- Supplied passage:
Camp Letting-Go

A Bittersweet Journey of Summer

By Michael Gerson

In the venerable tradition of summer, my wife and I sent our two children — a tween and a young teen — off to camp last week. Both boys had butterflies, evidenced by their distracted silence in the car to the airport and the pained, nervous wave from beyond security. But this year there were no tears.

At camp, they gain many pointless, essential experiences — of unfiltered starlight, and outdoor showers, and musty cabins, and spiders in odd corners, and the morning mist off a lake, and belligerent mosquitoes (my youngest claims to have once counted 40 bites), and sweltering evenings when sleep comes hard, and the glorious, eye-watering pleasure of watching a campfire rise and burn.

But the ultimate goal of camp is the cultivation of independence — for a child to be away from home and face problems without the assistance of parents. Children stand on the edge of a cliff, willing themselves to jump into the water below. Or manage a canoe during a thunderstorm on an overnight trip. Or ride an impossibly high zip line into the lake. In the process, they pass from taking external direction to accepting internal challenges: I will do this because I choose to do it — because I want to test myself.

In a way, it is like teaching a child to float: Lie back, and somehow the water will hold you, even if I don’t. Lie back, and somehow the world will hold you.

Many parents don’t quite get this theory. Last summer in the New York Times, Tina Kelley reported how camp officials and counselors are besieged by nervous, high-maintenance parents, calling about bunk placement, private lessons and special cereals and vitamins for their children. It is not uncommon, according to the article, for parents to smuggle cellphones to their sons or daughters against the rules of a camp. Clearly, some parents don’t know how to let go.

Much of this has to do with the modern mania for minimizing risk. A Girl Scout leader in California recalls how, as a child, she broke her arm on two separate occasions. Now, because parents become outraged and litigious at the crunch of bones, the Girl Scout camps where she works forbid even the climbing of trees.

- Given task 1:
Answer these questions from the camp essay:
(a) How many mosquito bites does the author's youngest son claim to have once counted?
(b) Who reported in the New York Times on nervous, high-maintenance camp parents?
(c) On how many separate occasions did the Girl Scout leader in California break her arm as a child?
The camp essay bears no relation to the rows that come after it.

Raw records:
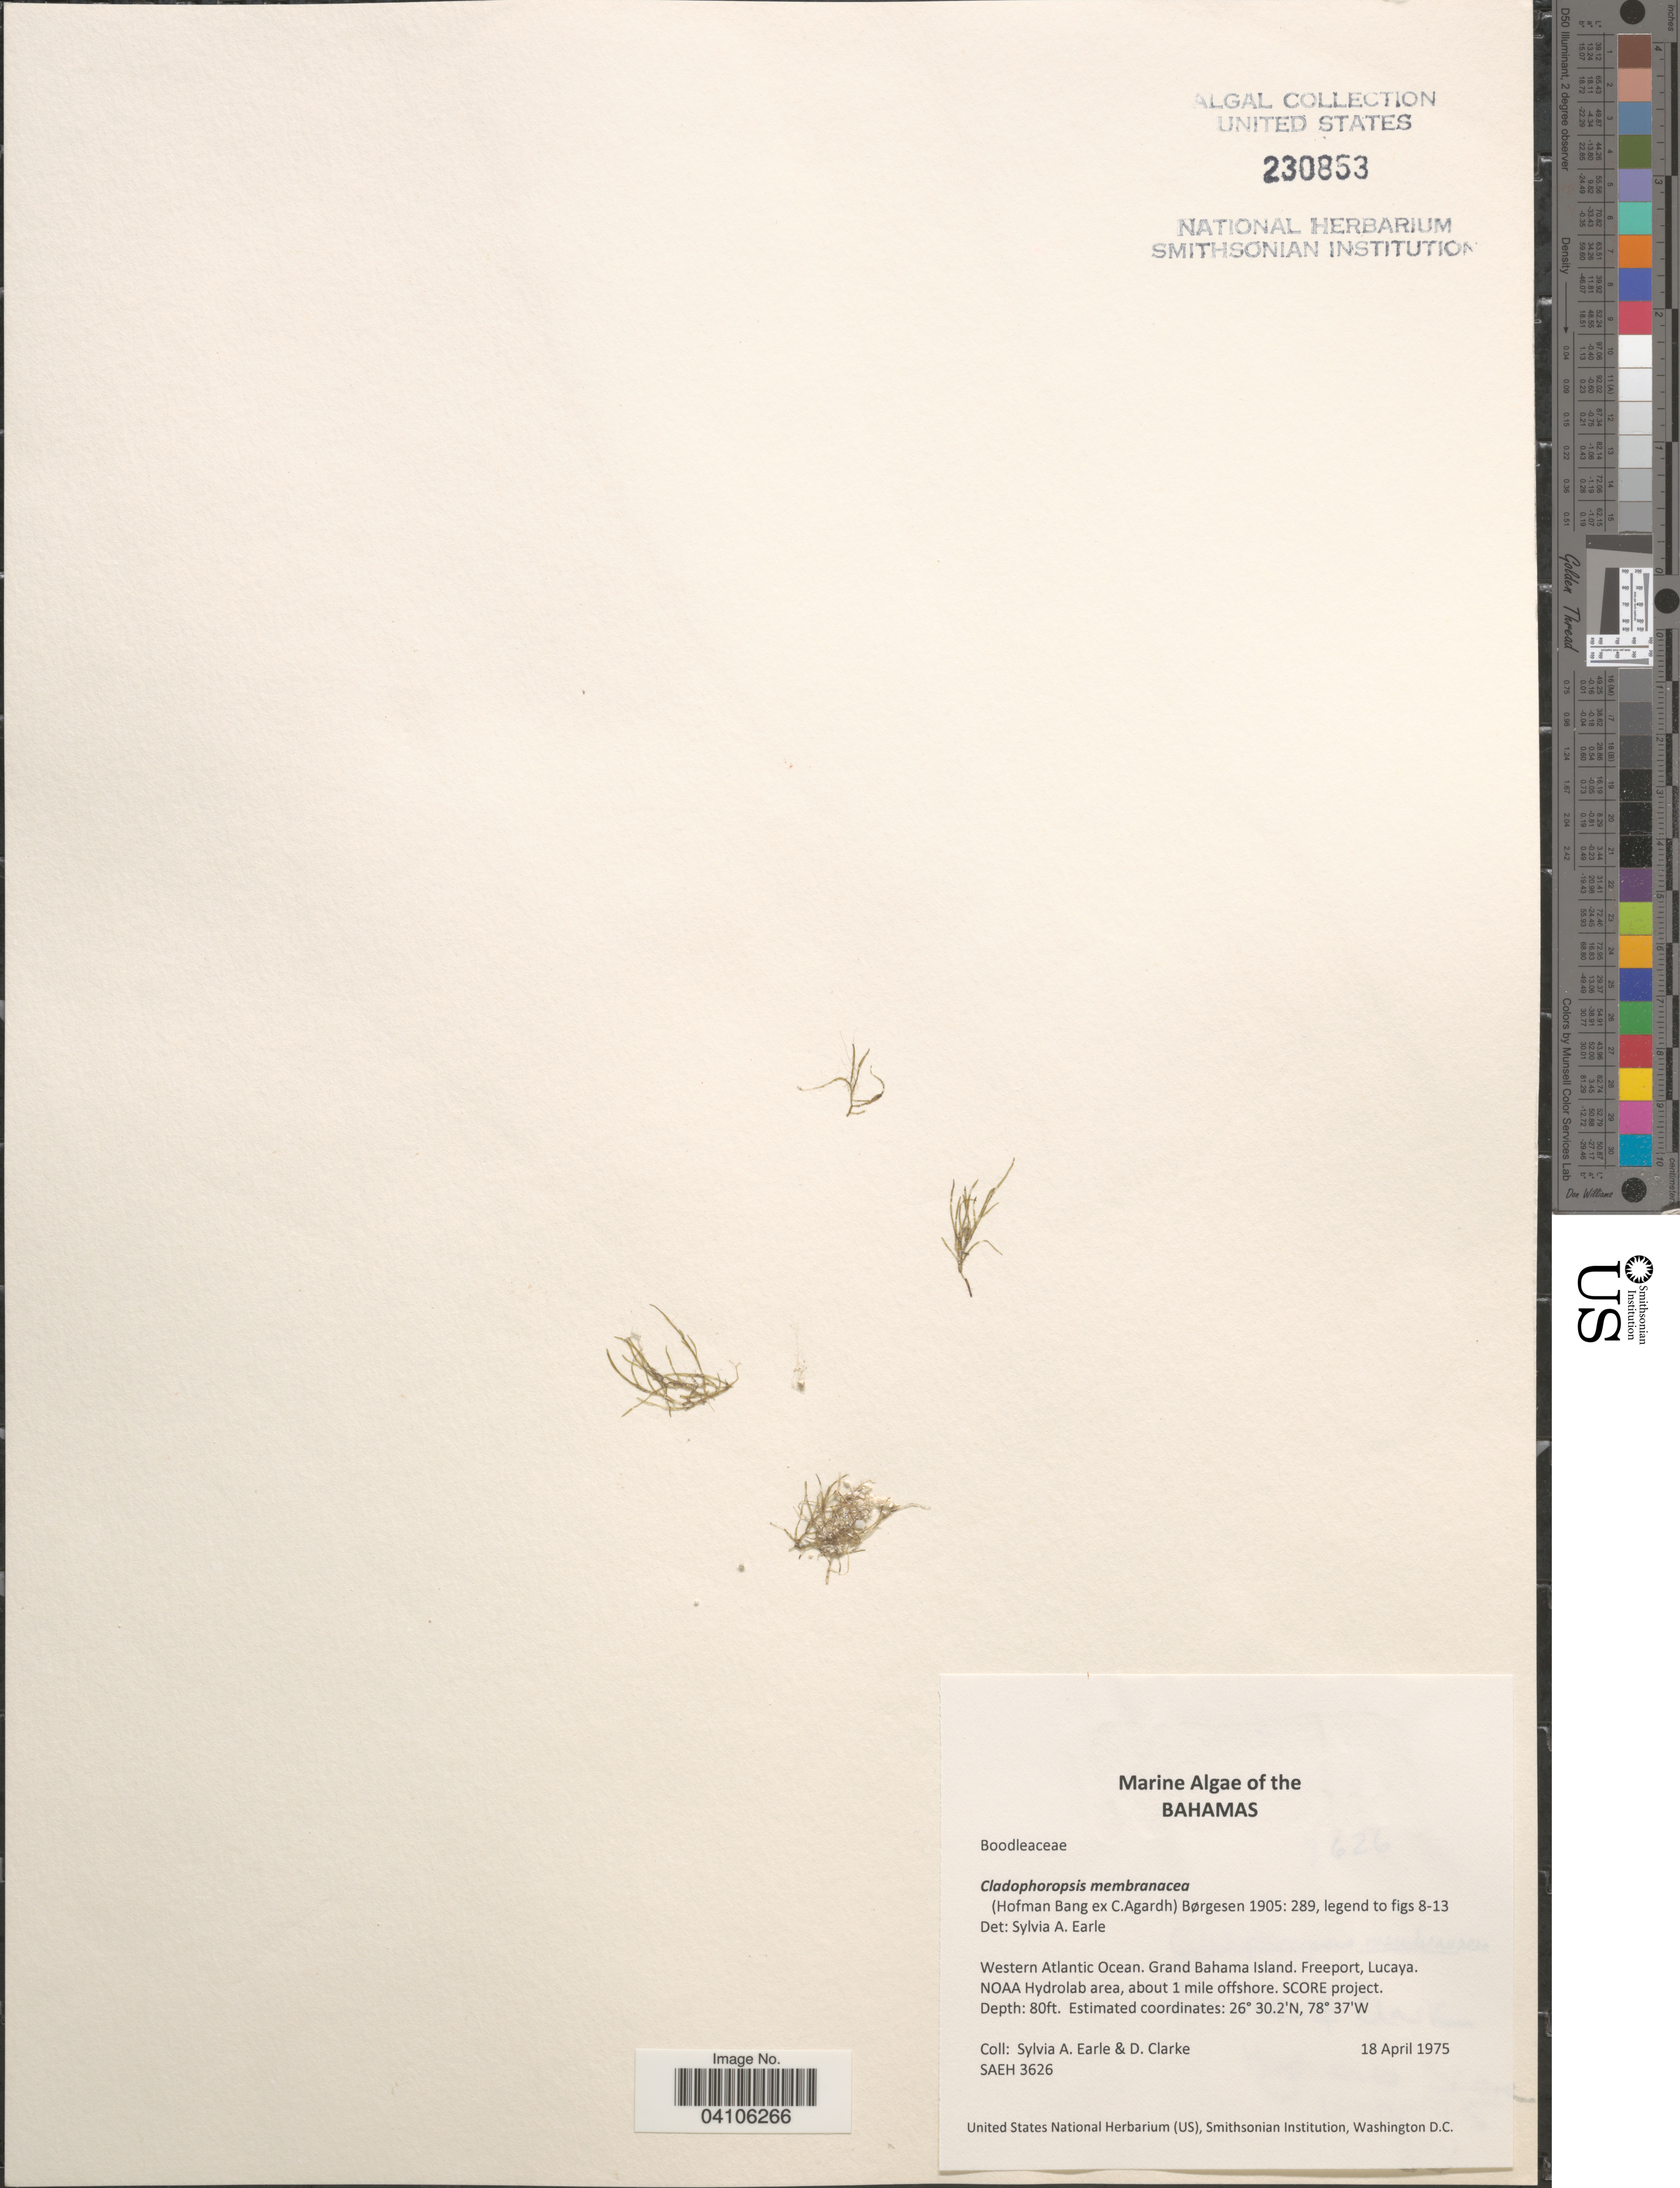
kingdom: Plantae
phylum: Chlorophyta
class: Ulvophyceae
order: Siphonocladales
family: Boodleaceae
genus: Cladophoropsis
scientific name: Cladophoropsis membranacea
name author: (Hofman-Bang) Børgesen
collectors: S. A. Earle & D. Clarke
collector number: SAEH3626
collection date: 1975-04-18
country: Bahamas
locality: Western Atlantic Ocean. Grand Bahama Island. Freeport, Lucaya. NOAA Hydrolab area, about 1 mile offshore. SCORE project.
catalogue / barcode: US 230853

- Given task 2: In the raw records, change the rows from the start through the line holding "collectors: S. A. Earle & D. Clarke", inclusive, by replacing "scientific name" with "taxon name" and keeping everything else as it is. Return only those rows, with the pictures left out.

- Answer 1:
(a) 40
(b) Tina Kelley
(c) Two

- Answer 2:
kingdom: Plantae
phylum: Chlorophyta
class: Ulvophyceae
order: Siphonocladales
family: Boodleaceae
genus: Cladophoropsis
taxon name: Cladophoropsis membranacea
name author: (Hofman-Bang) Børgesen
collectors: S. A. Earle & D. Clarke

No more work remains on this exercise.